If `int(2x^(2)+5)/(x^(2)+a)dx=f(x)`, where f(x) is a polynomial or ratio of polynomials, then the number of possible value(s) of a is equal to

To solve the problem, we need to analyze the integral given: \[ \int \frac{2x^2 + 5}{x^2 + a} \, dx = f(x) \] where \( f(x) \) is a polynomial or a ratio of polynomials. ### Step 1: Rewrite the Integral We can rewrite the integrand by separating the terms: \[ \frac{2x^2 + 5}{x^2 + a} = \frac{2x^2 + 2a - 2a + 5}{x^2 + a} = \frac{2(x^2 + a) + (5 - 2a)}{x^2 + a} \] ### Step 2: Split the Integral Now, we can split the integral into two parts: \[ \int \frac{2(x^2 + a)}{x^2 + a} \, dx + \int \frac{5 - 2a}{x^2 + a} \, dx \] This simplifies to: \[ 2 \int dx + (5 - 2a) \int \frac{1}{x^2 + a} \, dx \] ### Step 3: Evaluate the First Integral The first integral is straightforward: \[ 2 \int dx = 2x \] ### Step 4: Evaluate the Second Integral The second integral, \( \int \frac{1}{x^2 + a} \, dx \), depends on the value of \( a \).
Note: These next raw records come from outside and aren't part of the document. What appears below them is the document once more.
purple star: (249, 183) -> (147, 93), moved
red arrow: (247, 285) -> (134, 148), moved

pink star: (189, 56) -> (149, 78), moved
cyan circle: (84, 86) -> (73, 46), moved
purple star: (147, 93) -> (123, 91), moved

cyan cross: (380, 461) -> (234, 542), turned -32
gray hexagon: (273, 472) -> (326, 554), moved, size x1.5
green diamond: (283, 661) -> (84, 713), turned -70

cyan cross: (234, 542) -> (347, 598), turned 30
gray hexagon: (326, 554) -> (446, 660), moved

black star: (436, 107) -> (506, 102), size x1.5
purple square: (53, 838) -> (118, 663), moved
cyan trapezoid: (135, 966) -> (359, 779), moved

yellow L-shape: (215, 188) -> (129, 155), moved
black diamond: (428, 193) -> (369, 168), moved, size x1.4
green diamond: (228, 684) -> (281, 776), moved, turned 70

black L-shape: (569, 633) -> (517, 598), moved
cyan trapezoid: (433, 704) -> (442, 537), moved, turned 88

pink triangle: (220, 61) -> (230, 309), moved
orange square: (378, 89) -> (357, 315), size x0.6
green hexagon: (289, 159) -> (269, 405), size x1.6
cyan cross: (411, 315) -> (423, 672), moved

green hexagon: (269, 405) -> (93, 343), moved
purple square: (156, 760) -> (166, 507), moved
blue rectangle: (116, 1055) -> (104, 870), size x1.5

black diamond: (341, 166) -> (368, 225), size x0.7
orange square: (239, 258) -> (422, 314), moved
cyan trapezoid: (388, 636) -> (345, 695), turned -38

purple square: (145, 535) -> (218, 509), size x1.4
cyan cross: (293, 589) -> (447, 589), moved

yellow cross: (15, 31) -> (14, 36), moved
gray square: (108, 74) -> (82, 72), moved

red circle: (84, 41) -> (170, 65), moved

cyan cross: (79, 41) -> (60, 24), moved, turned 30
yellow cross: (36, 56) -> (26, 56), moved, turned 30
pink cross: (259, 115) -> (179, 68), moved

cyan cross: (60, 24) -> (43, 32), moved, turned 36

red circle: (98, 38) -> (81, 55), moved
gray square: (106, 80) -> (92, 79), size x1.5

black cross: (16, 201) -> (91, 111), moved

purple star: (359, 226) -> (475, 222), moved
If \( a > 0 \), it can be expressed as: \[ \int \frac{1}{x^2 + a} \, dx = \frac{1}{\sqrt{a}} \tan^{-1}\left(\frac{x}{\sqrt{a}}\right) + C \] ### Step 5: Analyze the Result Thus, the integral becomes: \[ 2x + (5 - 2a) \left( \frac{1}{\sqrt{a}} \tan^{-1}\left(\frac{x}{\sqrt{a}}\right) \right) + C \] For \( f(x) \) to be a polynomial or a ratio of polynomials, the term \( (5 - 2a) \) must equal zero, because the term involving \( \tan^{-1} \) would otherwise introduce a non-polynomial component. ### Step 6: Solve for \( a \) Setting \( 5 - 2a = 0 \): \[ 5 = 2a \implies a = \frac{5}{2} \] ### Conclusion The only possible value of \( a \) that allows \( f(x) \) to remain a polynomial or a ratio of polynomials is: \[ a = \frac{5}{2} \] Thus, the number of possible values of \( a \) is **1**.